Open-Source Framework Lattice Tackles AI Coding Assistant Flaws, Enforcing Engineering Discipline
A new open-source framework called Lattice aims to fix the critical failures of AI coding assistants, which often bypass engineering standards, forget constraints, and produce unreviewed code. Created by Rahul Garg, the framework introduces composable skills—atoms, molecules, and refiners—that embed battle-tested practices like Clean Architecture, Domain-Driven Design, and secure coding. A living context folder (.lattice/) accumulates project standards, decisions, and review insights, allowing the system to learn and apply project-specific rules over time.
Announced today, Lattice can be installed as a Claude Code plugin or used independently with any AI tool. Garg emphasized the urgency: “AI coding assistants jump straight to code, silently make design decisions, forget constraints mid-conversation, and produce output nobody reviewed against real engineering standards. Lattice fixes this with composable skills that embed battle-tested engineering disciplines.” The framework is the culmination of a series of posts Garg published over the past two months on reducing friction in AI-assisted programming.
Background: The Problem with Current AI Assistants
The rise of AI coding tools has exposed a dangerous gap: they generate code quickly but often neglect architectural integrity and security. Garg’s previous writings highlighted how assistants make silent design choices, lose track of constraints, and output code that bypasses peer review. Lattice directly addresses these issues by enforcing structured development patterns.

In a related development, an article by Wei Zhang and Jessie Jie Xia on Structured-Prompt-Driven Development (SPDD) has generated massive traffic. The authors have now added a Q&A section answering a dozen common questions, clarifying how SPDD works in practice. This addition aims to help developers adopt more disciplined prompt engineering.
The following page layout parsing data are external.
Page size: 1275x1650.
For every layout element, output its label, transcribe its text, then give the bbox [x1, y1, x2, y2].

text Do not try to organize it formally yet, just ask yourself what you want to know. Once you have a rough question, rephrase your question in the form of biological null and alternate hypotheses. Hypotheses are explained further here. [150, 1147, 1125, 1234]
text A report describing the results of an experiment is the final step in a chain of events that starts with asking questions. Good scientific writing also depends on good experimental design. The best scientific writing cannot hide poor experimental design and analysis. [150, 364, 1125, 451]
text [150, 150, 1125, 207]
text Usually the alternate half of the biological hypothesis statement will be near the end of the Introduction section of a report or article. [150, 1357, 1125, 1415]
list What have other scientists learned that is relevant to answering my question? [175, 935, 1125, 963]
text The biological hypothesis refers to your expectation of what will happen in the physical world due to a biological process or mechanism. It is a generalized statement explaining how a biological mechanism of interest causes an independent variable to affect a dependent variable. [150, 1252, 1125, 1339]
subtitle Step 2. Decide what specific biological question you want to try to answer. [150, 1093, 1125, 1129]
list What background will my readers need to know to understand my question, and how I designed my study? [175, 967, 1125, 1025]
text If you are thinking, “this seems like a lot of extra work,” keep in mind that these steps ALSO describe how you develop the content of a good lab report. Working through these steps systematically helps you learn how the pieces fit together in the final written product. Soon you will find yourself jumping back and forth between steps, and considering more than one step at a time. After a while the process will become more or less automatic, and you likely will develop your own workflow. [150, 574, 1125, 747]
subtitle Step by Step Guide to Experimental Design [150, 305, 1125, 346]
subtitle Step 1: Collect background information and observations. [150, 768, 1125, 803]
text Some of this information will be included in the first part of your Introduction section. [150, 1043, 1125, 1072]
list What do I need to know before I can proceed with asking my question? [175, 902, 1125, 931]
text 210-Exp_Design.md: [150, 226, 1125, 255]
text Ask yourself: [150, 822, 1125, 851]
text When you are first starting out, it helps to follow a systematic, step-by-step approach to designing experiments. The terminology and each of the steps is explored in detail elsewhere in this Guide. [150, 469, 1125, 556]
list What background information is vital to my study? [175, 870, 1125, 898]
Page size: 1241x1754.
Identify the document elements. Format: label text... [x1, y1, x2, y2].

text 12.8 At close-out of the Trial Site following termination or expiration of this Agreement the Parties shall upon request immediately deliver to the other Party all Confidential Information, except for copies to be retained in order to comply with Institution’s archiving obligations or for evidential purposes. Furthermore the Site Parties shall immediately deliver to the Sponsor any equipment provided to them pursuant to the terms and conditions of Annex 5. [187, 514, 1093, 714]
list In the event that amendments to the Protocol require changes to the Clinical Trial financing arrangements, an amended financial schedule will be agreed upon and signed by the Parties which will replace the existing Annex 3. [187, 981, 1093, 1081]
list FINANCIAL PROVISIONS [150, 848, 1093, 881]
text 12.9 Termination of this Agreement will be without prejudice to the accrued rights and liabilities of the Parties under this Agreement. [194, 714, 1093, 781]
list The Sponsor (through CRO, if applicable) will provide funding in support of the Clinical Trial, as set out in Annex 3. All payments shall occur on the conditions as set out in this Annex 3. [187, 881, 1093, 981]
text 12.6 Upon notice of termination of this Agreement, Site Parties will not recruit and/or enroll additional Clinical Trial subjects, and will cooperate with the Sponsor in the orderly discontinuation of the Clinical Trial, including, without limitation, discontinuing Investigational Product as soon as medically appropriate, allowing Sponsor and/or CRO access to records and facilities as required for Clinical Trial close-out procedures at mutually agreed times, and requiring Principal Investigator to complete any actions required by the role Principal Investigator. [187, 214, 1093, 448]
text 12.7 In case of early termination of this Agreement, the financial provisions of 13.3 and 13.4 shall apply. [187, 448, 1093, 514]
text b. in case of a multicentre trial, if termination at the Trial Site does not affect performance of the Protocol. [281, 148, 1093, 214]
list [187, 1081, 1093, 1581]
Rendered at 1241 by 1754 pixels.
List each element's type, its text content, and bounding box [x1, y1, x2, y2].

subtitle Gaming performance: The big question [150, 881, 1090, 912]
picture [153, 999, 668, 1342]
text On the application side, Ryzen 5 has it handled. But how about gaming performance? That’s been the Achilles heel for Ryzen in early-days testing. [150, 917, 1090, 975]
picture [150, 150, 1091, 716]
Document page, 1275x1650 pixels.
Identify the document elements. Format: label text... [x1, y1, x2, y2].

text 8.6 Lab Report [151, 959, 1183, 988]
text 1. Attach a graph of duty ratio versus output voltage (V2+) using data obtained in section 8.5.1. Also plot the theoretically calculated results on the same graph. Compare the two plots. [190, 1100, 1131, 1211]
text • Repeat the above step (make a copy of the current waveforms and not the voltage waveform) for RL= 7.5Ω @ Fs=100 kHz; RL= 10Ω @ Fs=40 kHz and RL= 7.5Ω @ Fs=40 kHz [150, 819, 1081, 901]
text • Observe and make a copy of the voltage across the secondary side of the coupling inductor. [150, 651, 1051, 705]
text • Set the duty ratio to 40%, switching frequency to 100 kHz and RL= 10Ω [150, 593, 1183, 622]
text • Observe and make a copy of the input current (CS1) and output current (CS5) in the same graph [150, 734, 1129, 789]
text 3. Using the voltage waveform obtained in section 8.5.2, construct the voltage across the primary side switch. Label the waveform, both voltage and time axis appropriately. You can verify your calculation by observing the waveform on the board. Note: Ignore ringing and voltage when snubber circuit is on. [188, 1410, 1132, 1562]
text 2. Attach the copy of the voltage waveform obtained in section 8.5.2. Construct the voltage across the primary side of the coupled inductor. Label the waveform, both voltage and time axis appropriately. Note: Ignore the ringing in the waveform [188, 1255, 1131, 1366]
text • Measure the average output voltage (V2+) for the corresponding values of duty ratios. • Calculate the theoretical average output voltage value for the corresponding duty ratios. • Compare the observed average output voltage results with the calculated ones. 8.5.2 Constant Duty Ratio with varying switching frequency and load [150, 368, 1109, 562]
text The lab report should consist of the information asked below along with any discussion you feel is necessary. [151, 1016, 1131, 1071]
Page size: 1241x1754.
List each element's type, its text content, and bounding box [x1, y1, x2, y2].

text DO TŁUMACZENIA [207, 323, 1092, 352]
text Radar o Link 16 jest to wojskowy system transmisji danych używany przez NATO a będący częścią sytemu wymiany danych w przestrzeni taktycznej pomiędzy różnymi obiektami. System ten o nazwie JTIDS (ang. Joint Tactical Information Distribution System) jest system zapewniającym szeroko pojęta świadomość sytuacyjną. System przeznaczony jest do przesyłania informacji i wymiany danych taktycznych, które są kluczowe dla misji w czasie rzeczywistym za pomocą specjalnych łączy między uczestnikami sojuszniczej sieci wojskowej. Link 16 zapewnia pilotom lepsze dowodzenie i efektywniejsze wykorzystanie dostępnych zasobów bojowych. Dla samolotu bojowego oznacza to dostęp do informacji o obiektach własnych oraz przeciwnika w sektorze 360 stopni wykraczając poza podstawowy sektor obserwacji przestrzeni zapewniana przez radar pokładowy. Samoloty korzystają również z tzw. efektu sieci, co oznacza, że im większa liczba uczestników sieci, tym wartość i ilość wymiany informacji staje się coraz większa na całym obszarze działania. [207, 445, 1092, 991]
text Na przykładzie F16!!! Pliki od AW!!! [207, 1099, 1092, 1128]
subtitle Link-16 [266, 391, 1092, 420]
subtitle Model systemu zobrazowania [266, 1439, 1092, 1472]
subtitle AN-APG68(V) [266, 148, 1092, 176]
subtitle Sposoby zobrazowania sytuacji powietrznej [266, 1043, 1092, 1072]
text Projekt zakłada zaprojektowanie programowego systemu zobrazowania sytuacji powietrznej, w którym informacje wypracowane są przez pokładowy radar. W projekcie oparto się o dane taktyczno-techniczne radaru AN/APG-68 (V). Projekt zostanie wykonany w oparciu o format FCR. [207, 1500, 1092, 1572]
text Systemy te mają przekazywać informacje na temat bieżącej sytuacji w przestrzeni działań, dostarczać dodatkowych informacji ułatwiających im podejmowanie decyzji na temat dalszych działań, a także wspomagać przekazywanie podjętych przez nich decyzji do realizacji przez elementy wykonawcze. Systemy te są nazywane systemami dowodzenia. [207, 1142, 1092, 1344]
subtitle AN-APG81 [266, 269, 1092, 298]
What This Means: A Shift Toward Developer-Controlled AI
Lattice represents a significant shift—from AI-as-black-box to AI-as-extensible-framework. Developers can now mold their AI assistant to follow specific engineering disciplines, effectively enabling internal reprogrammability. This concept, central to Smalltalk and Lisp communities but lost in modern IDEs, returns with AI making software change superfast.
Jessica Kerr, a prominent developer, posted about building a tool to work with conversation logs, observing a double feedback loop. “There are (at least) two feedback loops running here. One is the development loop, with Claude doing what I ask and then me checking whether that is indeed what I want… Then there’s a meta-level feedback loop, the ‘is this working?’ check when I feel resistance.” Her tool helps developers change not only their code but also the environment they use to build it—a meta-loop that pays off immediately.
Kerr added: “As developers using software to build software, we have potential to mold our own work environment. With AI making software change superfast, changing our program to make debugging easier pays off immediately. Also, this is fun!” This sentiment echoes Garg’s vision for Lattice: a framework that grows smarter with use, applying your rules, informed by your history.
Together, these developments signal a new era where AI programming tools become customizable, disciplined, and transparent—restoring the lost joy of shaping one’s development environment to exactly fit the problem.